Secondly, the farmers have shown that there are independent courts out there and if we are diligent in seeking them out we will find them. If the courts have time for the grievances of only 78 farmers how much more for those of an entire disgruntled nation of 15 000 000? The problem is the MDC leadership is failing to be proactive, resourceful and innovative. They cannot tell the nation that it will have to endure hardships until 2018 when the next election (which is likely to be stolen again) is due because they have exhausted every possibility and have concluded that nothing can be done.

Now that Tendai Biti has gone back to full time law practice and has many international contacts we hope he will crack this riddle for us and have ZanuPF hauled before independent courts to be stripped of its fraudulent victory.
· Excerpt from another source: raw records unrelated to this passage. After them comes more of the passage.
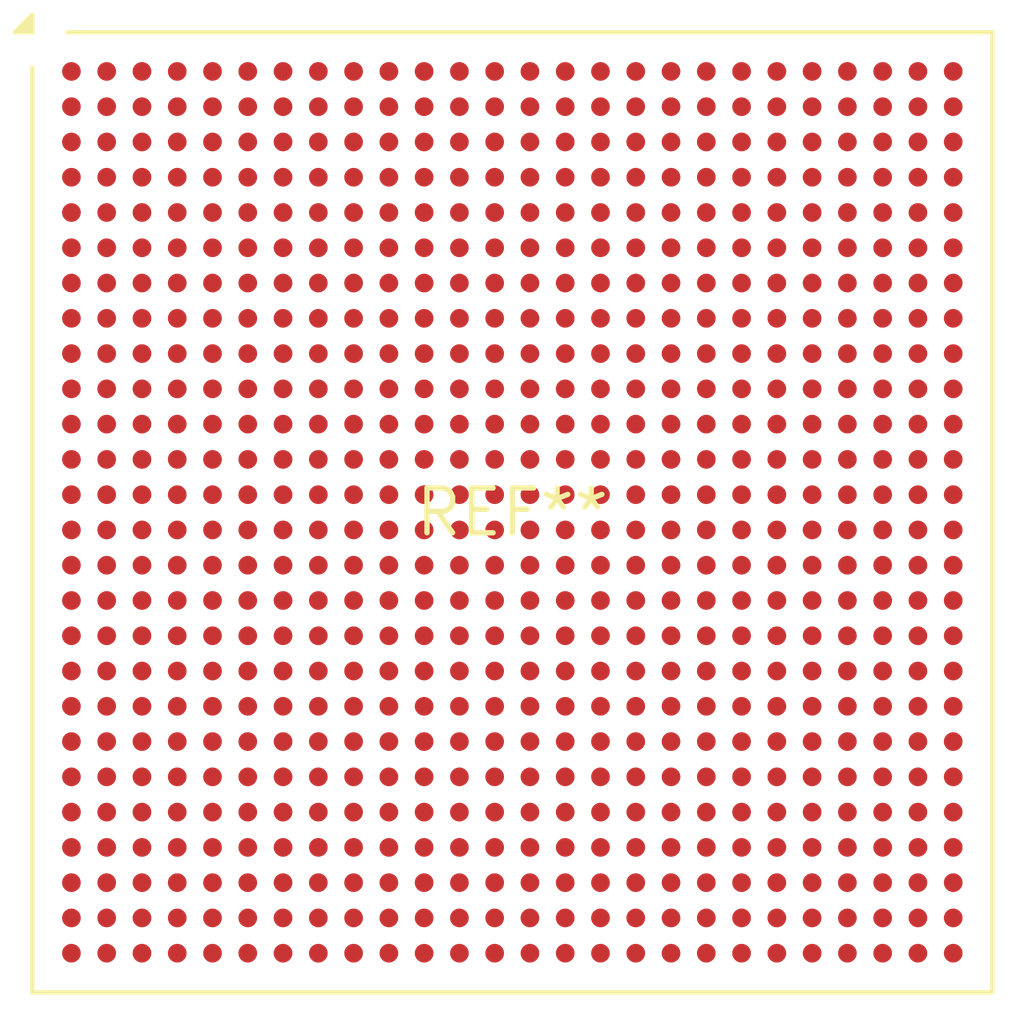
<source format=kicad_pcb>
(kicad_pcb (version 20240108) (generator pcbnew)

  (general
    (thickness 1.6)
  )

  (paper "A4")
  (layers
    (0 "F.Cu" signal)
    (31 "B.Cu" signal)
    (32 "B.Adhes" user "B.Adhesive")
    (33 "F.Adhes" user "F.Adhesive")
    (34 "B.Paste" user)
    (35 "F.Paste" user)
    (36 "B.SilkS" user "B.Silkscreen")
    (37 "F.SilkS" user "F.Silkscreen")
    (38 "B.Mask" user)
    (39 "F.Mask" user)
    (40 "Dwgs.User" user "User.Drawings")
    (41 "Cmts.User" user "User.Comments")
    (42 "Eco1.User" user "User.Eco1")
    (43 "Eco2.User" user "User.Eco2")
    (44 "Edge.Cuts" user)
    (45 "Margin" user)
    (46 "B.CrtYd" user "B.Courtyard")
    (47 "F.CrtYd" user "F.Courtyard")
    (48 "B.Fab" user)
    (49 "F.Fab" user)
    (50 "User.1" user)
    (51 "User.2" user)
    (52 "User.3" user)
    (53 "User.4" user)
    (54 "User.5" user)
    (55 "User.6" user)
    (56 "User.7" user)
    (57 "User.8" user)
    (58 "User.9" user)
  )

  (setup
    (pad_to_mask_clearance 0)
    (pcbplotparams
      (layerselection 0x00010fc_ffffffff)
      (plot_on_all_layers_selection 0x0000000_00000000)
      (disableapertmacros false)
      (usegerberextensions false)
      (usegerberattributes false)
      (usegerberadvancedattributes false)
      (creategerberjobfile false)
      (dashed_line_dash_ratio 12.000000)
      (dashed_line_gap_ratio 3.000000)
      (svgprecision 4)
      (plotframeref false)
      (viasonmask false)
      (mode 1)
      (useauxorigin false)
      (hpglpennumber 1)
      (hpglpenspeed 20)
      (hpglpendiameter 15.000000)
      (dxfpolygonmode false)
      (dxfimperialunits false)
      (dxfusepcbnewfont false)
      (psnegative false)
      (psa4output false)
      (plotreference false)
      (plotvalue false)
      (plotinvisibletext false)
      (sketchpadsonfab false)
      (subtractmaskfromsilk false)
      (outputformat 1)
      (mirror false)
      (drillshape 1)
      (scaleselection 1)
      (outputdirectory "")
    )
  )

  (net 0 "")

  (footprint "Xilinx_RF676" (layer "F.Cu") (at 0 0))

)

</source>
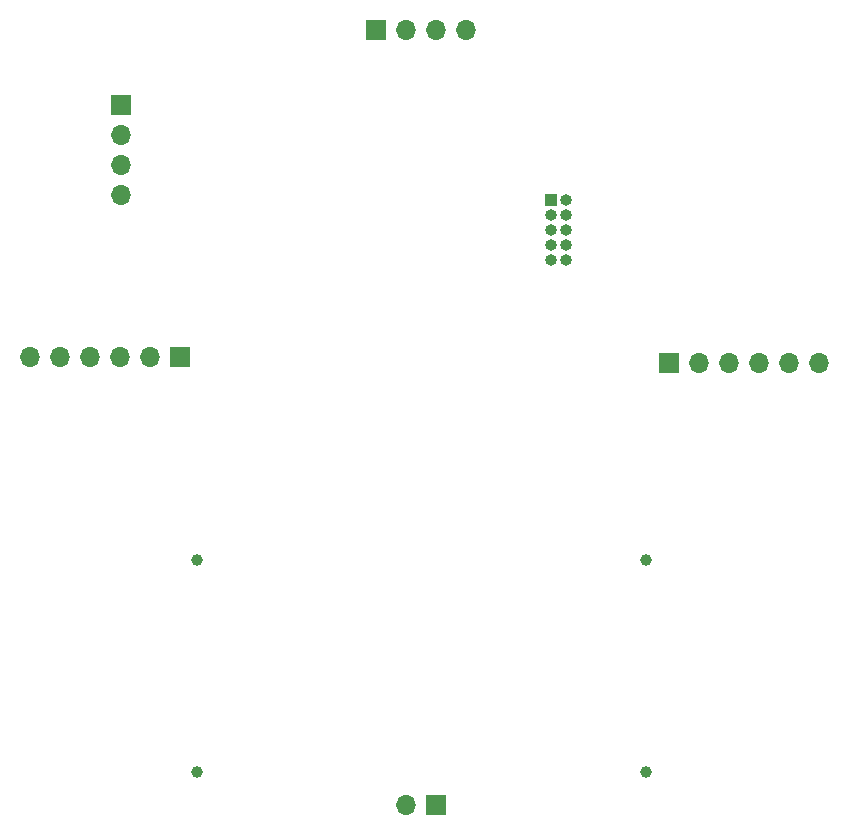
<source format=gbr>
%TF.GenerationSoftware,KiCad,Pcbnew,7.0.10*%
%TF.CreationDate,2024-01-31T17:44:34+01:00*%
%TF.ProjectId,minimouse,6d696e69-6d6f-4757-9365-2e6b69636164,rev?*%
%TF.SameCoordinates,Original*%
%TF.FileFunction,Soldermask,Bot*%
%TF.FilePolarity,Negative*%
%FSLAX46Y46*%
G04 Gerber Fmt 4.6, Leading zero omitted, Abs format (unit mm)*
G04 Created by KiCad (PCBNEW 7.0.10) date 2024-01-31 17:44:34*
%MOMM*%
%LPD*%
G01*
G04 APERTURE LIST*
%ADD10R,1.700000X1.700000*%
%ADD11O,1.700000X1.700000*%
%ADD12C,1.000000*%
%ADD13R,1.000000X1.000000*%
%ADD14O,1.000000X1.000000*%
G04 APERTURE END LIST*
D10*
%TO.C,U4*%
X146190000Y-69125000D03*
D11*
X148730000Y-69125000D03*
X151270000Y-69125000D03*
X153810000Y-69125000D03*
%TD*%
D12*
%TO.C,M2*%
X131000000Y-114000000D03*
X131000000Y-132000000D03*
%TD*%
D11*
%TO.C,J4*%
X116900000Y-96800000D03*
X119440000Y-96800000D03*
X121980000Y-96800000D03*
X124520000Y-96800000D03*
X127060000Y-96800000D03*
D10*
X129600000Y-96800000D03*
%TD*%
%TO.C,U4*%
X146190000Y-69125000D03*
D11*
X148730000Y-69125000D03*
X151270000Y-69125000D03*
X153810000Y-69125000D03*
%TD*%
D12*
%TO.C,M1*%
X169000000Y-132000000D03*
X169000000Y-114000000D03*
%TD*%
D10*
%TO.C,J5*%
X151270000Y-134775000D03*
D11*
X148730000Y-134775000D03*
%TD*%
D10*
%TO.C,J3*%
X170960000Y-97360000D03*
D11*
X173500000Y-97360000D03*
X176040000Y-97360000D03*
X178580000Y-97360000D03*
X181120000Y-97360000D03*
X183660000Y-97360000D03*
%TD*%
D13*
%TO.C,J1*%
X160990000Y-83510000D03*
D14*
X162260000Y-83510000D03*
X160990000Y-84780000D03*
X162260000Y-84780000D03*
X160990000Y-86050000D03*
X162260000Y-86050000D03*
X160990000Y-87320000D03*
X162260000Y-87320000D03*
X160990000Y-88590000D03*
X162260000Y-88590000D03*
%TD*%
D10*
%TO.C,J2*%
X124590000Y-75540000D03*
D11*
X124590000Y-78080000D03*
X124590000Y-80620000D03*
X124590000Y-83160000D03*
%TD*%
M02*

</source>
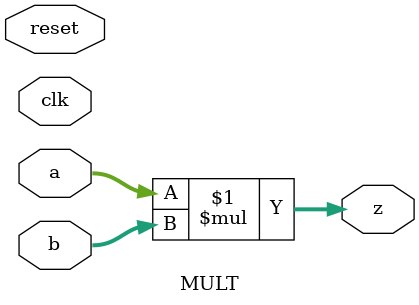
<source format=v>
`timescale 1ns / 1ps

module MULT(
    input clk,
    input reset,
    input [31:0] a,
    input [31:0] b,
    output [63:0] z
    );
    assign z=a*b;
//    reg [63:0]temp;
//    reg [63:0] stored0;
//         reg [63:0] stored1;
//         reg [63:0] stored2;
//         reg [63:0] stored3;
//         reg [63:0] stored4;
//         reg [63:0] stored5; 
//         reg [63:0] stored6;
//         reg [63:0] stored7;
//         reg [63:0] stored8;
//         reg [63:0] stored9;
//         reg [63:0] stored10;
//         reg [63:0] stored11;
//         reg [63:0] stored12;
//         reg [63:0] stored13; 
//         reg [63:0] stored14;
//         reg [63:0] stored15;
//         reg [63:0] stored16;
//         reg [63:0] stored17;
//         reg [63:0] stored18;
//         reg [63:0] stored19;
//         reg [63:0] stored20;
//         reg [63:0] stored21; 
//         reg [63:0] stored22;
//         reg [63:0] stored23;
//         reg [63:0] stored24;
//         reg [63:0] stored25;
//         reg [63:0] stored26;
//         reg [63:0] stored27;
//         reg [63:0] stored28;
//         reg [63:0] stored29; 
//         reg [63:0] stored30;
//         reg [63:0] stored31;
        
//        assign z = stored0+stored1+stored2+stored3+stored4+stored5+stored6+stored7
//            +stored8+stored9+stored10+stored11+stored12+stored13+stored14+stored15+
//            stored16+stored17+stored18+stored19+stored20+stored21+stored22+stored23+
//            stored24+stored25+stored26+stored27+stored28+stored29+stored30-stored31;
            
//        always @(negedge clk or posedge reset)
//        begin
//            if(reset)
//            begin
//             temp <= 0;
//             stored0 <= 0;
//             stored1 <= 0;
//             stored2 <= 0;
//             stored3 <= 0;
//             stored4 <= 0;
//             stored5 <= 0;
//             stored6 <= 0;
//             stored7 <= 0;
//             stored8 <= 0;
//             stored9 <= 0;
//             stored10 <= 0;
//             stored11 <= 0;
//             stored12 <= 0;
//             stored13 <= 0;
//             stored14 <= 0;
//             stored15 <= 0; 
//             stored16 <= 0;
//             stored17 <= 0;
//             stored18 <= 0;
//             stored19 <= 0;
//             stored20 <= 0;
//             stored21 <= 0;
//             stored22 <= 0;
//             stored23 <= 0; 
//             stored24 <= 0;
//             stored25 <= 0;
//             stored26 <= 0;
//             stored27 <= 0;
//             stored28 <= 0;
//             stored29 <= 0;
//             stored30 <= 0;
//             stored31 <= 0;
//            end
//            else
//            begin
//            stored0 <= b[0] ? {{32{a[31]}}, a} : 'b0;
//            stored1 <= b[1] ? {{31{a[31]}}, a, 1'b0} : 'b0;
//            stored2 <= b[2] ? {{30{a[31]}}, a, 2'b0} : 'b0;
//            stored3 <= b[3] ? {{29{a[31]}}, a, 3'b0} : 'b0;
//            stored4 <= b[4] ? {{28{a[31]}}, a, 4'b0} : 'b0;
//            stored5 <= b[5] ? {{27{a[31]}}, a, 5'b0} : 'b0;
//            stored6 <= b[6] ? {{26{a[31]}}, a, 6'b0} : 'b0;
//            stored7 <= b[7] ? {{25{a[31]}}, a, 7'b0} : 'b0;
//            stored8 <= b[8] ? {{24{a[31]}}, a, 8'b0} : 'b0;
//            stored9 <= b[9] ? {{23{a[31]}}, a, 9'b0} : 'b0;
//            stored10 <= b[10] ? {{22{a[31]}}, a, 10'b0} : 'b0;
//            stored11 <= b[11] ? {{21{a[31]}}, a, 11'b0} : 'b0;
//            stored12 <= b[12] ? {{20{a[31]}}, a, 12'b0} : 'b0;
//            stored13 <= b[13] ? {{19{a[31]}}, a, 13'b0} : 'b0;
//            stored14 <= b[14] ? {{18{a[31]}}, a, 14'b0} : 'b0;
//            stored15 <= b[15] ? {{17{a[31]}}, a, 15'b0} : 'b0;
//            stored16 <= b[16] ? {{16{a[31]}}, a, 16'b0} : 'b0;
//            stored17 <= b[17] ? {{15{a[31]}}, a, 17'b0} : 'b0;
//            stored18 <= b[18] ? {{14{a[31]}}, a, 18'b0} : 'b0;
//            stored19 <= b[19] ? {{13{a[31]}}, a, 19'b0} : 'b0;
//            stored20 <= b[20] ? {{12{a[31]}}, a, 20'b0} : 'b0;
//            stored21 <= b[21] ? {{11{a[31]}}, a, 21'b0} : 'b0;
//            stored22 <= b[22] ? {{10{a[31]}}, a, 22'b0} : 'b0;
//            stored23 <= b[23] ? {{9{a[31]}}, a, 23'b0} : 'b0;
//            stored24 <= b[24] ? {{8{a[31]}}, a, 24'b0} : 'b0;
//            stored25 <= b[25] ? {{7{a[31]}}, a, 25'b0} : 'b0;
//            stored26 <= b[26] ? {{6{a[31]}}, a, 26'b0} : 'b0;
//            stored27 <= b[27] ? {{5{a[31]}}, a, 27'b0} : 'b0;
//            stored28 <= b[28] ? {{4{a[31]}}, a, 28'b0} : 'b0;
//            stored29 <= b[29] ? {{3{a[31]}}, a, 29'b0} : 'b0;
//            stored30 <= b[30] ? {{2{a[31]}}, a, 30'b0} : 'b0;
//            stored31 <= b[31] ? {{1{a[31]}}, a, 31'b0} : 'b0;     
             
//            end
//        end
     
endmodule

</source>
The much hyped MDC election dossier should come in handy too!

Finally, a quick note on the example of commercial farmers used in this article before it is seized and distorted out of all proportion, and I am savaged by you know who. I believe that land redistribution is necessary, given the ugly colonial history of land ownership in the country. What most Zimbabweans and I object to is the way it was done. It was not done according to the laws of the land enacted by the government itself; it reduced the country from a bread basket to a beggar; it was haphazard and was not the result of careful, progressive planning; land was only given to Mugabe’s cronies, or in exchange for allegiance to him; it was needlessly bloody against bona fide citizens of the country; and it was none other than the state that fanned the flames of violence and rewarded the perpetrators. ZanuPF had ruled the country from 1980 to 1999, and in that time it was conspicuous by its silence on the question of land redistribution. Then in 1999 the nation rejected Mugabe’s deceitfully produced, self-serving national constitution, and suddenly his eyes were opened to people’s need for land, and the land redistribution programme had to be rolled out so very urgently that the law must be cast aside; it did not matter if it resulted in food shortages, loss of lives or another brand of inequitable distribution. Zimbabweans believe in the sanctity of life and the sacredness of blood, regardless of whether that life or blood belongs to a black white man. Land was used as a bribe to win back people’s favour, but some people gave Mugabe a slap in the face, telling him they did not take bribes.

The MDC should be made aware that the nation looks to it for a speedy solution to the current problem where an undeserving coterie occupies the highest office in the land. It is time it flexed legal its muscles and put an end to the unending cycle of stolen elections. If it does not, it may be supplanted by another party, a no-nonsense people’s party.